4 Février 2018
Il ne réalisa pas tout de suite.
Le message qu’elle lui avait laissé était pourtant limpide
« Je ne supporte plus notre vie, ou plutôt notre absence de vie. Sans toi, je me sens enfin si libre»
- Elle aurait pu me le dire en face, grommela-t-il en refermant le clapet de son téléphone !

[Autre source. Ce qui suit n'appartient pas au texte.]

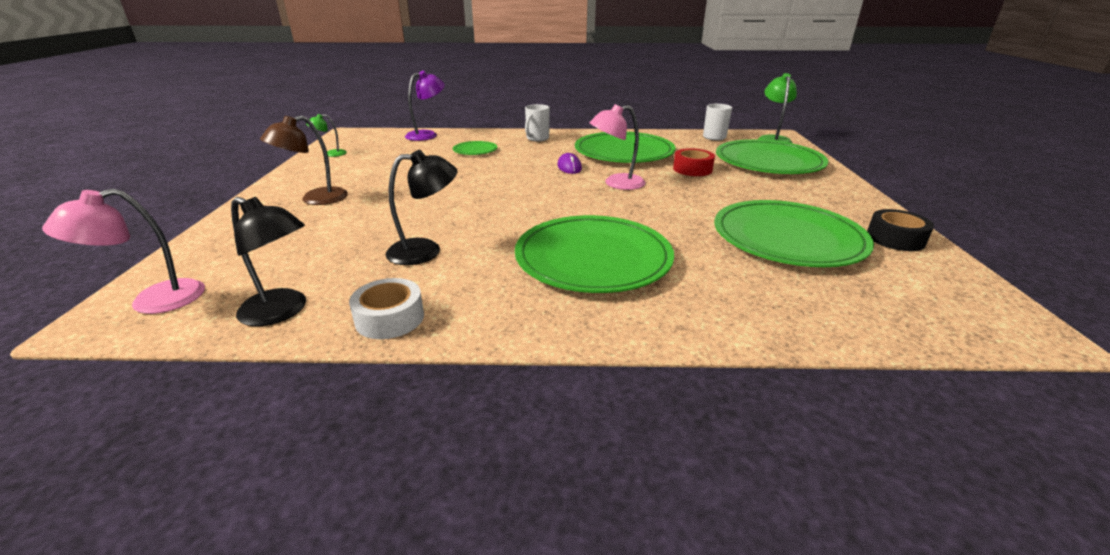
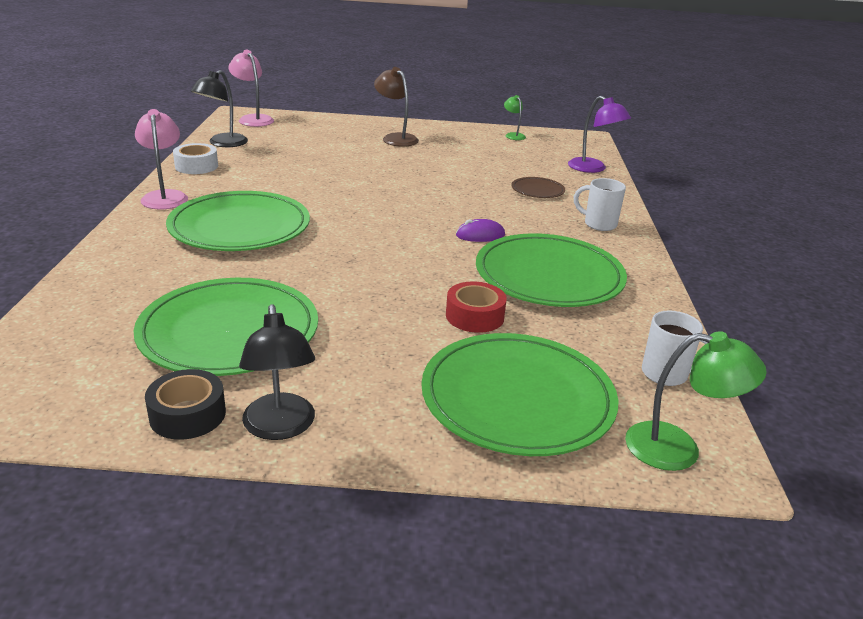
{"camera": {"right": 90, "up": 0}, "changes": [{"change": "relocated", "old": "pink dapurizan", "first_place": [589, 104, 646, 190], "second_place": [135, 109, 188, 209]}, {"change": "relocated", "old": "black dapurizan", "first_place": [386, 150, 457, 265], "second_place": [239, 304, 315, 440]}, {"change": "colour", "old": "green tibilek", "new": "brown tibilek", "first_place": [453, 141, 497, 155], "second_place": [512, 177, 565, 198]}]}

Il s’occupa de quelques urgences, les feuilles du cerisier à balayer, les légumes à éplucher qu’il incorporerait au sauté d’agneau prévu pour le dîner. Il se régalait à l’avance du festin, mais plus encore des compliments qu’on ne manquerait pas de lui faire.
Bien sûr, le message d’Eugénie lui trottait dans la tête. Mais les choses étaient-elles si graves après tout ? Ils avaient surmonté d’autres crises déjà, qui s’étaient terminées à chaque fois par de somptueuses retrouvailles.

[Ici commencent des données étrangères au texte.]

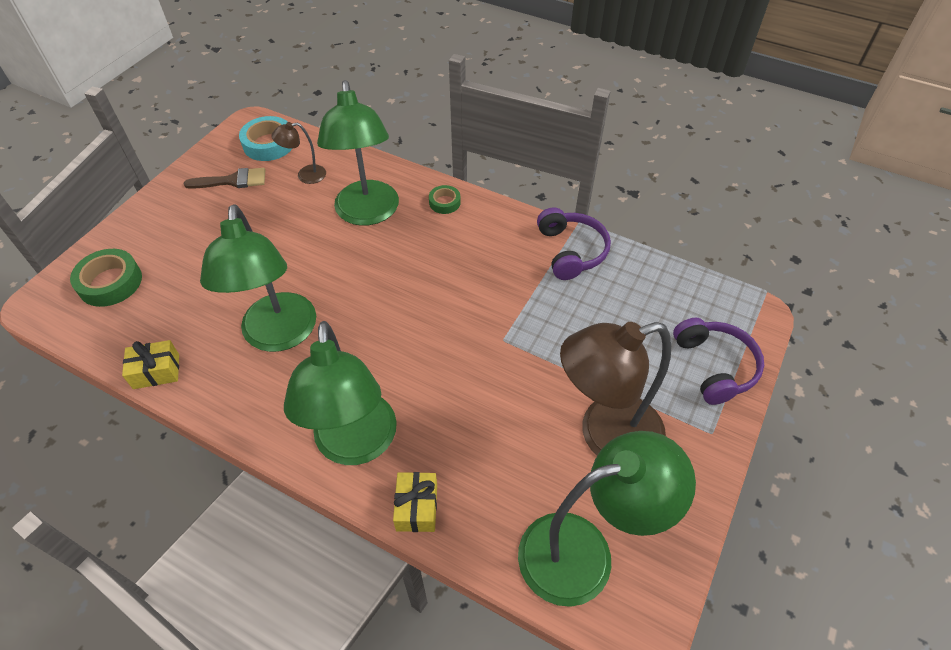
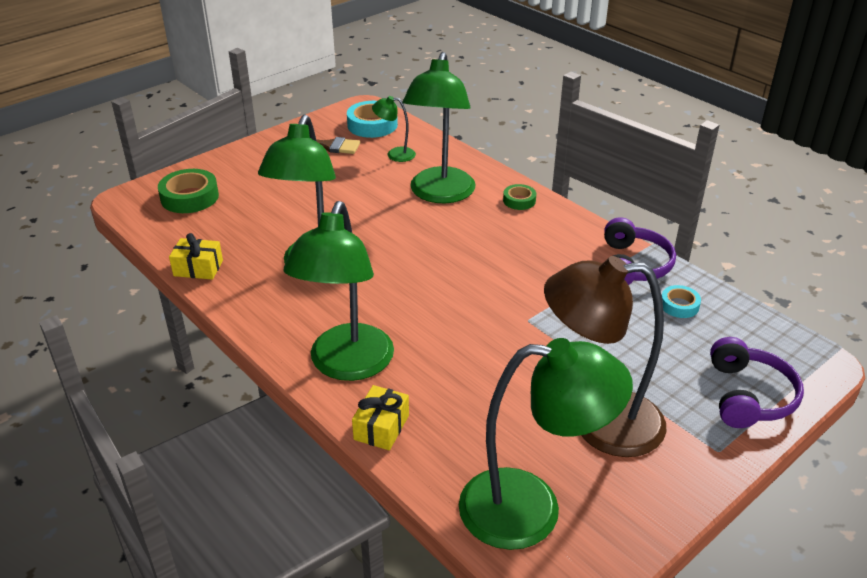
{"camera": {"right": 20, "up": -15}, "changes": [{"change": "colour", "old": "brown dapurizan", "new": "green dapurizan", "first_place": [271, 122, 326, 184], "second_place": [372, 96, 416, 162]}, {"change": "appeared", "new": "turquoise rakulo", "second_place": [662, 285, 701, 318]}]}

Il regarda son téléphone sur la table de la cuisine, hésita un instant avant d’en ouvrir le clapet. Pas de nouveau message ! Il n’allait tout de même pas appeler. De toute façon, elle ne répondrait pas. Il la connaissait bien. Ils avaient passé près de dix années ensemble, même si, en réalité, ils ne s’étaient vus qu’à temps moins que partiel. Il savait que, lorsqu’elle s’était refermée comme une huître, cela pouvait durer longtemps.
Il pensa soudain qu’il lui faudrait profiter de ce que le sauté d’agneau mijoterait pour aller chercher le pain. C’est qu’il n’aurait ensuite que le temps de dresser la table et de préparer l’apéritif avant que ses invités n’arrivent. Il se mit un instant à rêver qu’il les recevait avec Eugénie, sans se rendre compte tout de suite que la viande qu’il avait mise à dorer avec quelques oignons émincés commençait à roussir plus que de raison.
Il lança une bordée de jurons. Et sa femme qui n’était toujours pas rentrée ! Il allait encore devoir assumer seul tous les préparatifs.
Pour sûr, avec Eugénie c’eût été différent. Il se le disait depuis dix ans mais...
Il sentit une vibration dans la poche poitrine de sa chemise. Il y porta la main par réflexe. La cuillère en bois qu’il tenait aspergea le dessus de la cuisinière d’un peu des sucs de la viande qu’il était en train de retourner.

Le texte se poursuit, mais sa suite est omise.